Il PSRS, quindi, rileva che la riforma tributaria – se non viene contestualizzata all’interno di un Progetto Paese più ampio – rappresenta l’ennesima grande opportunità persa per dare una prospettiva seria e credibile alla nostra Repubblica.
In tal senso, il PSRS manifesta forti perplessità sul metodo adottato dalla maggioranza per la stesura dell’ordine del giorno relativo agli impegni derivanti dalle indicazioni degli esperti dell’Fmi che si dovrà votare nella Commissione Finanze. Il confronto esperito solo con il PSD pare privilegiare, anche in questa circostanza, le strategie politiche funzionali alla formazione della coalizione in vista delle prossime elezioni. Se così fosse, sarebbe particolarmente grave ed il PSRS sin da ora afferma di non essere disponibile ad assecondare passivamente il teatrino della vecchia politica. Infatti, in considerazione dei gravosi impegni che faranno capo al governo in seguito all’approvazione di tale ordine del giorno, sarebbe stato doveroso – come peraltro annunciato dalla maggioranza stessa nel corso dell’ultima seduta della Commissione Finanze – il confronto preliminare con tutte le forze di opposizione, e non soltanto con una di esse, per raggiungere l’importante risultato di un testo largamente condiviso.

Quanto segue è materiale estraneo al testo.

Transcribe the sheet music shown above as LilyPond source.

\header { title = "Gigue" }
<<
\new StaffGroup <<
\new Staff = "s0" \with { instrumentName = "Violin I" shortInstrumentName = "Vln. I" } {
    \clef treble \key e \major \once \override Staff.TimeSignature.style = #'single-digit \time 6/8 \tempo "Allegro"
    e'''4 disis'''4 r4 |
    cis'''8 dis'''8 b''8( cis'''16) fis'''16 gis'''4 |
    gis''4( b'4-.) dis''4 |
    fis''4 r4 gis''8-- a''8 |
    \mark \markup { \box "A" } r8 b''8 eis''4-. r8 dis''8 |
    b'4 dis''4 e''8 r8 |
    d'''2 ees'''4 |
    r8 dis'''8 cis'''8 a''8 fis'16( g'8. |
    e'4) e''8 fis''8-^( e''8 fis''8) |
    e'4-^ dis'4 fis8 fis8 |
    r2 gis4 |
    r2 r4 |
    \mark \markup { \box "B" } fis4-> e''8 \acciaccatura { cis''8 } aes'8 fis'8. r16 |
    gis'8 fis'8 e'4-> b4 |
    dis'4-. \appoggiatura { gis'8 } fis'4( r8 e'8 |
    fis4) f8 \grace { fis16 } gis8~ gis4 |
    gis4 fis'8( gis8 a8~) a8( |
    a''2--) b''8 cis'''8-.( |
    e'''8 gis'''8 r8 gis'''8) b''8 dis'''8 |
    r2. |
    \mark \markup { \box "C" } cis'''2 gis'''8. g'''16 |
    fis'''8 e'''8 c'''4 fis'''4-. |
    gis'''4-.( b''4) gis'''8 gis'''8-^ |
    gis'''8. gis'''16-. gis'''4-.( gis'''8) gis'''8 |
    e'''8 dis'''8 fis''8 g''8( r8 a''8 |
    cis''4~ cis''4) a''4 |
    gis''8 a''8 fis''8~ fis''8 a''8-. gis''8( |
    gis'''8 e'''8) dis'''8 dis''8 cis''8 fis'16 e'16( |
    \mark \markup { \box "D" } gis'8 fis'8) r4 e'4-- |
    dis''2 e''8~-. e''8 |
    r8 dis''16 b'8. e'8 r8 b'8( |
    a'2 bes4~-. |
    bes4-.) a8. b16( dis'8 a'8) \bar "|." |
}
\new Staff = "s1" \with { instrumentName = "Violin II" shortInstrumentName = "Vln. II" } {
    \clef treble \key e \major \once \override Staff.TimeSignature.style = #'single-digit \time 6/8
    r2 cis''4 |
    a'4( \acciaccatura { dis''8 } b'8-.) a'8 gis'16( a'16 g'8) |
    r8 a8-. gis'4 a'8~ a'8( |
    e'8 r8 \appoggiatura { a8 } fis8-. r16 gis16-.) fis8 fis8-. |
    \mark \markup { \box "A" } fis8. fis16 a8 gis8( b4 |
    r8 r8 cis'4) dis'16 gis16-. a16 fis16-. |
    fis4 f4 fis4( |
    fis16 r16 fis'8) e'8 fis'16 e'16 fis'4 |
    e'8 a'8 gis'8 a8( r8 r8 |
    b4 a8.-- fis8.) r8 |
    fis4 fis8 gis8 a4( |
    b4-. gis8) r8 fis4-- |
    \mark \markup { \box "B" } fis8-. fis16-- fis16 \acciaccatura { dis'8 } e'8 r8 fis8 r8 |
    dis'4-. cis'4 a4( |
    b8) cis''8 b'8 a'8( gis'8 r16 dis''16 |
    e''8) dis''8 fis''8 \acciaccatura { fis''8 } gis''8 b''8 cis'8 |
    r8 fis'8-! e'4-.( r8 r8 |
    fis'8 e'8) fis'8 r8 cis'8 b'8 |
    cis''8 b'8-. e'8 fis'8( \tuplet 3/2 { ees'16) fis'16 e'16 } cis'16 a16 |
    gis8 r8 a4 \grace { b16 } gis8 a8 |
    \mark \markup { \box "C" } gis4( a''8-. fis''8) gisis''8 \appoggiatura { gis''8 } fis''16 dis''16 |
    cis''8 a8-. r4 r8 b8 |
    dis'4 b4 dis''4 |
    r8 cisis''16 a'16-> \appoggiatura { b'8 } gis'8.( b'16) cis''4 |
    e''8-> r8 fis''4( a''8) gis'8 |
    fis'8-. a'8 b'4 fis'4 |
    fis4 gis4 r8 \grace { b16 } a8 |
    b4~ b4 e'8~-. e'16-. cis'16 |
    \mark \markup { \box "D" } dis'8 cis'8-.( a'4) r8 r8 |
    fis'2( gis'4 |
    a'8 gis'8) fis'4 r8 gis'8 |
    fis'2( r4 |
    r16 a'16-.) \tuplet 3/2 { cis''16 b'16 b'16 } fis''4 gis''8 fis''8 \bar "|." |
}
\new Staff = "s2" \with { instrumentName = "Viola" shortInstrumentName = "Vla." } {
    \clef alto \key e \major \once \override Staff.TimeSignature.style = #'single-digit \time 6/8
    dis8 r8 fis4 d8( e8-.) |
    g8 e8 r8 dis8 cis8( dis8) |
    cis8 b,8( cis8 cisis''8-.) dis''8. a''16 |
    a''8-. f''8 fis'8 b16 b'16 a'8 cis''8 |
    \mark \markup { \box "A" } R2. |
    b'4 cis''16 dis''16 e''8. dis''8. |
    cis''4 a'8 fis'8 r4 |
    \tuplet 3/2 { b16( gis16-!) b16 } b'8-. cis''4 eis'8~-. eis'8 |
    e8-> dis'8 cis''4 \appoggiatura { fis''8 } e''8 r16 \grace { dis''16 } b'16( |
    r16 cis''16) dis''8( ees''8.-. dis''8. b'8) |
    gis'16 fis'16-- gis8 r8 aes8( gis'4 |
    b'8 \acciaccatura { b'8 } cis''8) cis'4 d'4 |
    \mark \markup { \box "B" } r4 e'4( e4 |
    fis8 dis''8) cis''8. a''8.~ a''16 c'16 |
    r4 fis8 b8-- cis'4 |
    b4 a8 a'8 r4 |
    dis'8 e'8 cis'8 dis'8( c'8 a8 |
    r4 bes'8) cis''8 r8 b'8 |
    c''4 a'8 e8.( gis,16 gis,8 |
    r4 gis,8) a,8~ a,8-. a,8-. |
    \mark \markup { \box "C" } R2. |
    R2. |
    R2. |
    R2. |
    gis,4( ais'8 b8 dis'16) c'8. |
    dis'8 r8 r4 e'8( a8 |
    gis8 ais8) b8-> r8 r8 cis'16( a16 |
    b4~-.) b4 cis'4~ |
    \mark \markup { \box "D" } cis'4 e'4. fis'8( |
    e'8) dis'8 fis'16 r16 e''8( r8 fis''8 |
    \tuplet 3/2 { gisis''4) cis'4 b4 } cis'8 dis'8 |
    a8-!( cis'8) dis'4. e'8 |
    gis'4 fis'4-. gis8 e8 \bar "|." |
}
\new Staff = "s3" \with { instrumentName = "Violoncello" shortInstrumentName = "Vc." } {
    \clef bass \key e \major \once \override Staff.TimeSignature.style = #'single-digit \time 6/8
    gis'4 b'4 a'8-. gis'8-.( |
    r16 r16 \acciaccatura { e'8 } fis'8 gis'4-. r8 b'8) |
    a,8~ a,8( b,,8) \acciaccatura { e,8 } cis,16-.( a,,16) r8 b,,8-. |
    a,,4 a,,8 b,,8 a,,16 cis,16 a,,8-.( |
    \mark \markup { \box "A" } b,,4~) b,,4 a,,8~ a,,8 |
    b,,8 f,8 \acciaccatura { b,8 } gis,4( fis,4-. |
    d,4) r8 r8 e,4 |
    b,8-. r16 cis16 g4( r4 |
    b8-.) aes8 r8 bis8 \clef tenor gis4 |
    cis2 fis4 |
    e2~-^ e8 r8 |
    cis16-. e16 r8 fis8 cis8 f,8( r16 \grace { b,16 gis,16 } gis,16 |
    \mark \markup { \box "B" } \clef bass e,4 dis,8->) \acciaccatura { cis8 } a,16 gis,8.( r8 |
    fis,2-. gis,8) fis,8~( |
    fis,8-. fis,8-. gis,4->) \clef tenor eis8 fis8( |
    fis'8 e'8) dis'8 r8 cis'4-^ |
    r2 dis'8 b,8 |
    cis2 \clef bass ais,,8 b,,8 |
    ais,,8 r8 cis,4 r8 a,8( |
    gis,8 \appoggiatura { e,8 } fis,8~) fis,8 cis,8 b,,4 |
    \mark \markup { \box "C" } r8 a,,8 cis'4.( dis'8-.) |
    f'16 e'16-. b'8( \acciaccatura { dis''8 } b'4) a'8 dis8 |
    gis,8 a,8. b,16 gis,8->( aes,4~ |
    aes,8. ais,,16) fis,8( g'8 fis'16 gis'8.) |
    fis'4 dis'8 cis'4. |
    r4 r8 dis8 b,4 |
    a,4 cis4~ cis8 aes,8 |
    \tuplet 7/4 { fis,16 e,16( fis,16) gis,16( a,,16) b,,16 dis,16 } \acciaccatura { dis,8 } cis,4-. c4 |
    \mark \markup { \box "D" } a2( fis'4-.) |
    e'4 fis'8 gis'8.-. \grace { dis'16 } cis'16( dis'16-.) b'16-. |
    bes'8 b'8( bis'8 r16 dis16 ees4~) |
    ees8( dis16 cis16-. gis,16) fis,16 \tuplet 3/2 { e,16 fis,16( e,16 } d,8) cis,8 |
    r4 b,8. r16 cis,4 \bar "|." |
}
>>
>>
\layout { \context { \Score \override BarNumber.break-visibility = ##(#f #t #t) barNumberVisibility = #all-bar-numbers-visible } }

La salvezza della nostra Repubblica, infatti, potrà essere conseguita solo dimostrando una forte unità di intenti e mettendo da parte esasperati tatticismi che sono completamente fuori dal tempo.
Il Partito Socialista Riformista Sammarinese, nell’interesse generale del Paese, è pronto a fare la propria parte mettendo a disposizione le proprie proposte contenute nel Progetto San Marino 2020.